* _TRY IT_
Line filter on the word "shoulder": copy each matching line from the entries.

*** THE INPUT

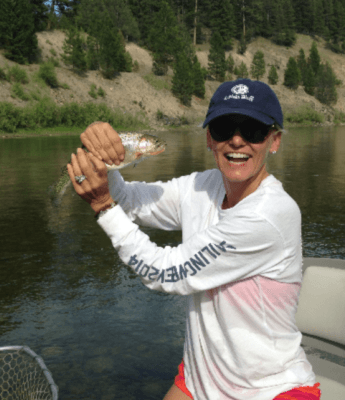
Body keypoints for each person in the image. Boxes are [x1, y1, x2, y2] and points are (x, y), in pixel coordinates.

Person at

******
*** THE INPUT

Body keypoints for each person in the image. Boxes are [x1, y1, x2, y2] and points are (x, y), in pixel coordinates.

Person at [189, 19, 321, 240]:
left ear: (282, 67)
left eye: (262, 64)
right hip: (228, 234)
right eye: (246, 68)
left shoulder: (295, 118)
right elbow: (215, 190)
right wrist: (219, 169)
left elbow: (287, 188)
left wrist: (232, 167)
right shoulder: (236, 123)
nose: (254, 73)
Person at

******
*** THE INPUT

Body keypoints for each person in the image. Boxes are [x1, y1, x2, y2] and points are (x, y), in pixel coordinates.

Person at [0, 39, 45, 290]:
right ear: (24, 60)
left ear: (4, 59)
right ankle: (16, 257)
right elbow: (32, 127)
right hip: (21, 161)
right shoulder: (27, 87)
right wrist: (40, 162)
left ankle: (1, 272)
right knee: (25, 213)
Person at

******

* _EXERCISE RESULT_
left shoulder: (295, 118)
right shoulder: (236, 123)
right shoulder: (27, 87)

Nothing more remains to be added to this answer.